J'ai fait de mes fêlures une force.
Benjamin Lacombe et Sébastien Perez rendent hommage à Frida Kahlo, l'une des plus grandes figures de l'art mexicain du XXe siècle. Tandis que l'illustrateur propose une immersion dans le processus créatif de l'artiste à travers une superposition de pages découpées, l'auteur insère dans son texte des phrases extraites des correspondances de Frida. À la manière d'un recueil de pensées, le livre explore les thématiques qui sont chères à l'artiste : l'amour, la mort, la terre, les animaux, etc.
(Texte d'après Babelio)
Mon avis :
C'est lors d'un voyage au Mexique que j'ai découvert Frida Kahlo : son effigie était partout.

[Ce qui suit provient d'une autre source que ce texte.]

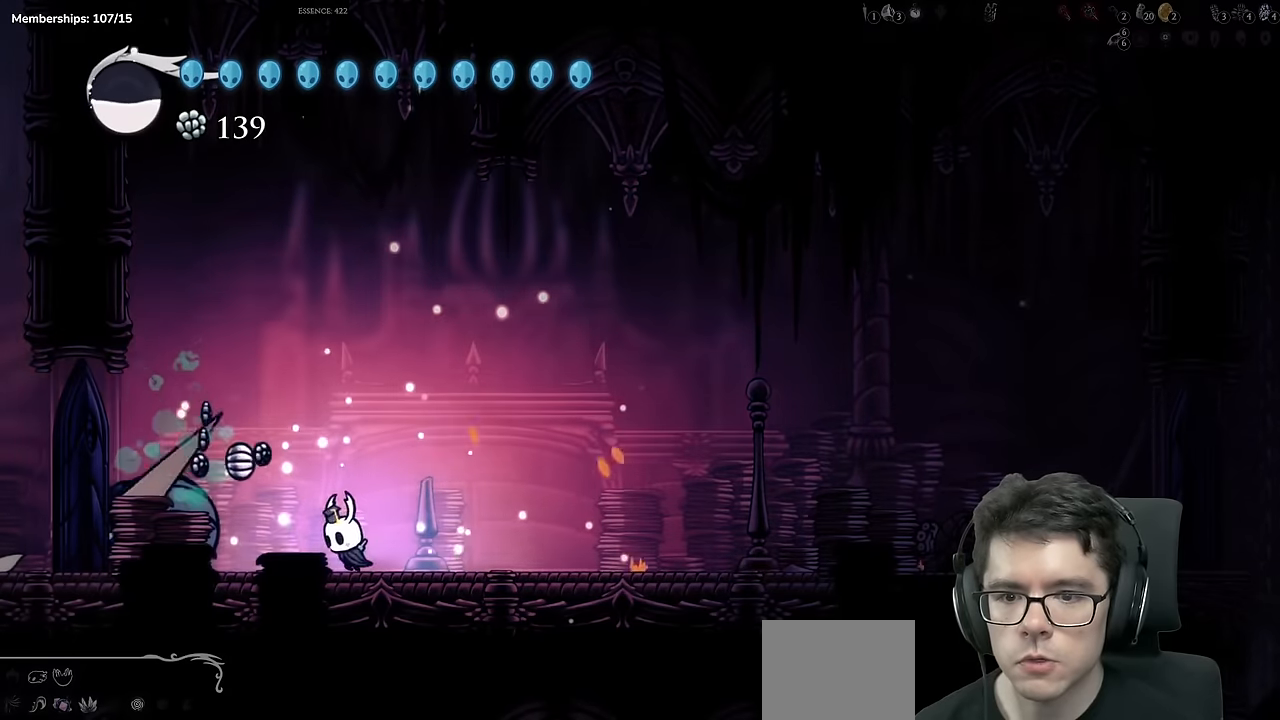
Gameplay with a controller (Xbox layout); each line is a JSON object with the inputs held at the frame after it. "events" lists button and stick changes between this image and that frame as [ms after this image, input, new state], when the widget could be followed in between. Not read: L3 R3.
{"buttons": [], "left_stick": "center", "right_stick": "center", "events": [[234, "A", "down"], [284, "DPAD_LEFT", "up"], [484, "A", "up"]]}
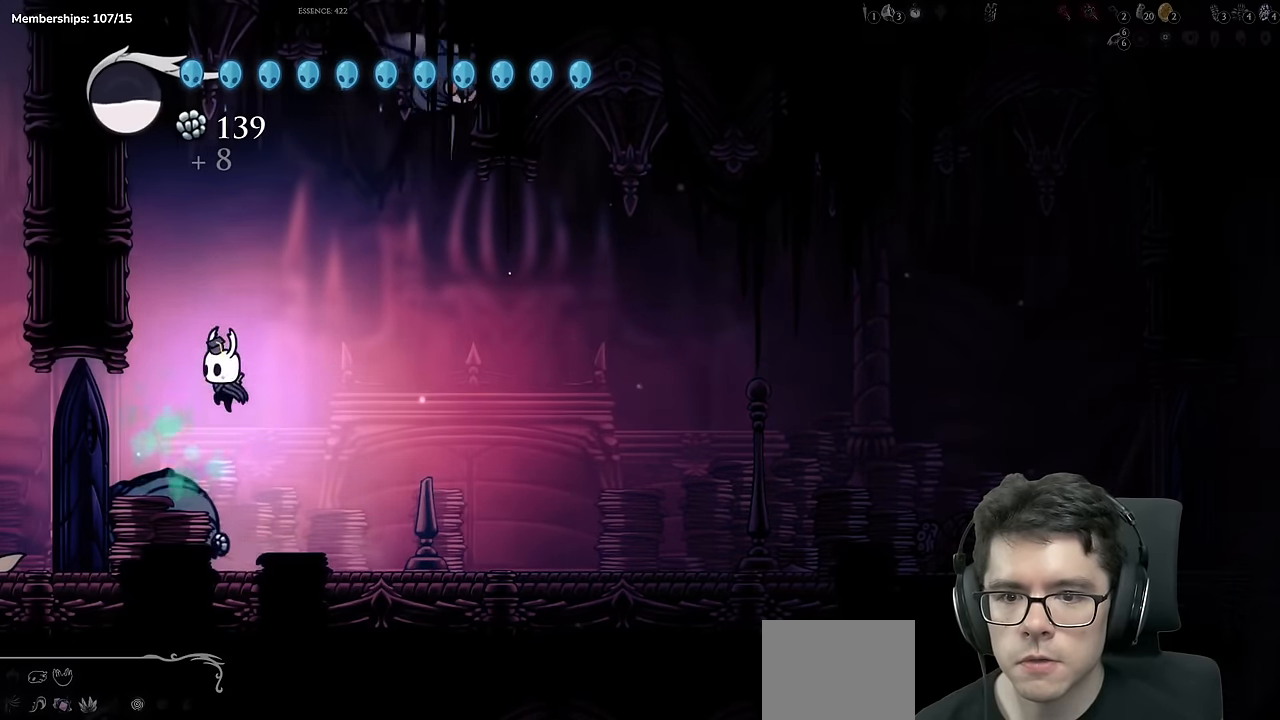
{"buttons": ["Y"], "left_stick": "center", "right_stick": "center", "events": [[17, "DPAD_LEFT", "down"], [83, "A", "down"], [83, "DPAD_LEFT", "up"], [150, "DPAD_RIGHT", "down"], [250, "DPAD_RIGHT", "up"], [350, "A", "up"], [350, "DPAD_RIGHT", "down"], [434, "Y", "down"], [467, "DPAD_RIGHT", "up"]]}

J'ai appris son histoire avec l'excellent livre documentaire Elles ont réalisé leur rêve : 50 portraits de femmes célèbres, et cet album de Benjamin Lacombe (lui-même découvert lors d'une expo consacrée à Alice au pays des Merveilles au Salon du livre jeunesse de Montreuil) est venu tout naturellement poursuivre ma découverte de cette artiste.
Le livre est magnifique, avec son grand format et son papier de qualité qui mettent en valeur les couleurs vives et tranchées des illustrations. S'inspirant des propres tableaux de l'artiste, Lacombe livre une succession de portraits dans son style habituel : avec une tête proportionnellement plus grosse que le corps, à la manière de certaines poupées. Ainsi, on soulève les pages ajourées, en prenant son temps (c'est un album qui se savoure !), retirant petit à petit les différentes couches de Frida jusqu'à la dévoiler, à nu. A nu, entendons-nous bien : chez la Mexicaine, le corps est littéralement à vif (façon écorchés du 19e siècle), voire réduit à un squelette. Il y a comme un côté voyeur à ce déshabillage, le sentiment de pénétrer une intimité de l'âme au-delà de celle du corps. Il se dégage une grande souffrance de ces illustrations, renforcée par les extraits de propos autobiographiques.
Et en même temps, l'abondance de fleurs et de papillons, le visage toujours séduisant (intact, lui), apportent un aspect poétique à l'ensemble. Car là est bien le but de Frida : sublimer la douleur par la peinture. Le jour de l'accident, la femme est morte, l'artiste est née ("La vie la quitte tandis que je m'éveille"). Certaines images touchent plus que d'autres, en fonction de la sensibilité du lecteur. Celles d'une nature aride, faite de sécheresse, d'épines et de cadavres - et pourtant nourricière. Celles représentant Diego, l'amour rassemblant les deux Frida - celle qui appelle la mort et celle qui espère (re)vivre - et qui détient son cœur. Le terrible renoncement à la maternité, aboutissant à une planche de foetus, ou encore cette page réunissant des objets représentatifs de l'artiste, à la façon d'un cabinet de curiosités.
Bref, on a là un bel aperçu de l'univers artistique foisonnant et chargé de symbolique de Frida Kahlo ! Il est cependant indispensable de connaître son histoire pour apprécier pleinement cet album - possibilité qui est judicieusement donnée par Benjamin Lacombe en fin d'ouvrage à travers des explications et une chronologie pertinentes.